At this point, I do not know if any demolition has been done yet. Documentation (text and photos) is very important before, doing, and after repairs are made.


*Bill02: *

1) There are too many variables involved on how to resolve this issue on this site. If you will call (Mark, 210-823-3864) or e-mail your contact information, I can expedite how to proceed and resolve.

To benefit others, I can, then, summarize all activities, and post, at a later date, so that others can benefit from this information.

2) Again, the denial letter, the policy and any paid endorsements need to be "in hand" and reviewed before any work is done. By who? See below.

3) After discussion, I would recommend that you talk to two different vendors: a) an experienced insurance restoration contractor, and b) a public adjuster.

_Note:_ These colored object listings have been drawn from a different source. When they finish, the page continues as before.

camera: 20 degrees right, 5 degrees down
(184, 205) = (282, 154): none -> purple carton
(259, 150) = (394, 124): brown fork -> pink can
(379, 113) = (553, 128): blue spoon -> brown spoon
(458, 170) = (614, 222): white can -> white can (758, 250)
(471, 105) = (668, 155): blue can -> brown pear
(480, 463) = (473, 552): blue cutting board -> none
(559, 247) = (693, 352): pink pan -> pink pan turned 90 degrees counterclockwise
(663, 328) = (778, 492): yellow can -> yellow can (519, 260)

Before contacting these two vendors, I would make sure that you have a contract or written commitment from the insured that you will be the primary contractor on this project........covered loss or not.

a) If you are not experienced in dealing with Category 3, Black Water losses, you might want to consider a restoration contractor as a sub to properly demo and deal with any seepage and provide proper removal of materials and cleaning to prevent contamination to the loss site and other parts of the house during removal. Unfortunately, this will not be cheap. Again, coverage needs to be determined before any work begins. 

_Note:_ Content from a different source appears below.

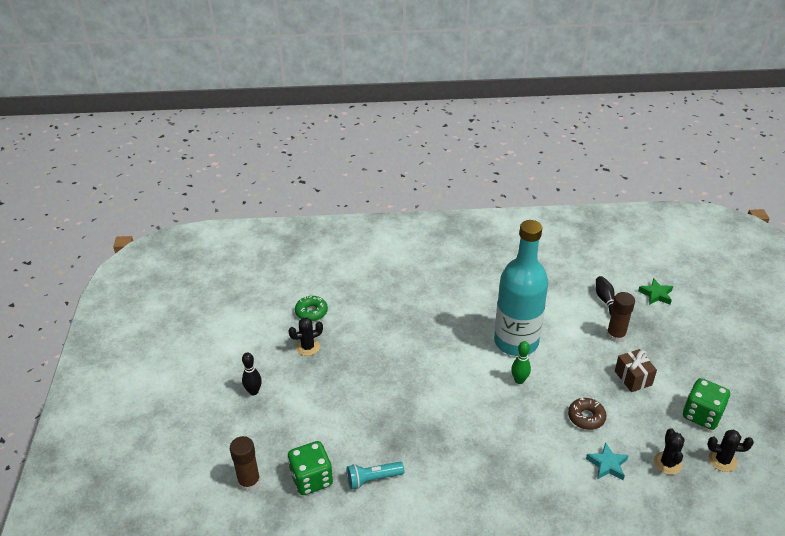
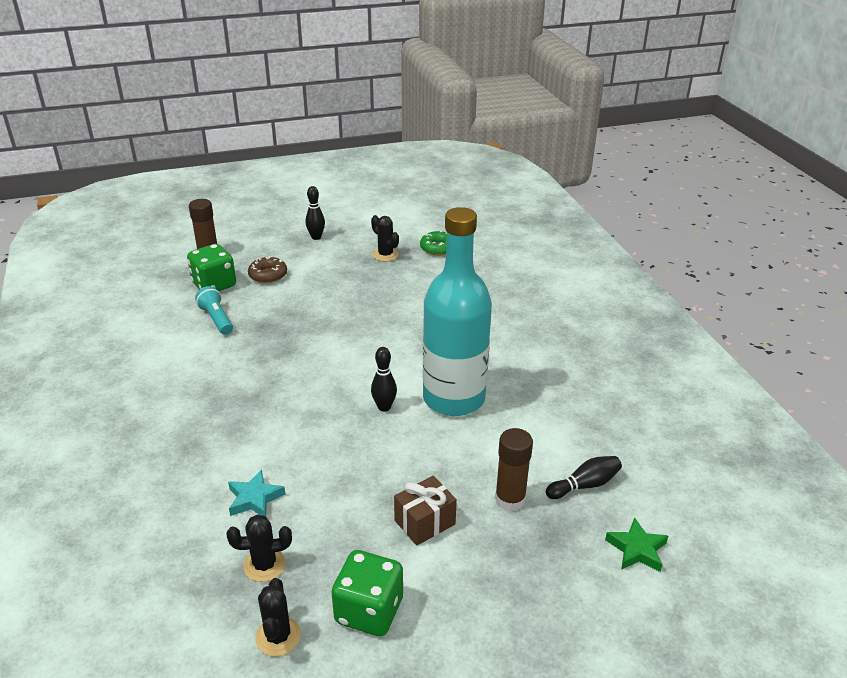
camera: 75 degrees right, 5 degrees down
(519, 380) = (384, 407): green bowling pin -> black bowling pin
(586, 417) = (334, 474): brown donut -> brown donut (268, 275)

b) While I am not a big fan of public adjusters, you may want to help the insured contact a public adjuster to review and determine policy coverage. There are + and - to having a public adjuster. They are qualified to interpret policy coverage and deal with the carrier. They do not charge for the initial visit, nor any other services, unless they recover any insurance funds. Keep in mind, they will have the insured sign a contract before providing any advice. Their contract may require a fee of 10-30% of the gross loss for their fee. So, in total, there could be as many as 4 estimates for this project: 1) yours for demo/repair, excluding the pipe, 2) the restorer, if used, 3) the public adjuster, and, an estimate from the carrier/adjuster if the claim continues.

Insurance estimates are prepared in computerized, line item, unit pricing (sf, lf, ea, sq, etc) format.

This particular loss is a gray area. By not being on site myself, I can only make general recommendations on how to proceed and protect all parties involved.

When dealing with insurance losses, all avenues must be considered to protect the interests of the insured.


----------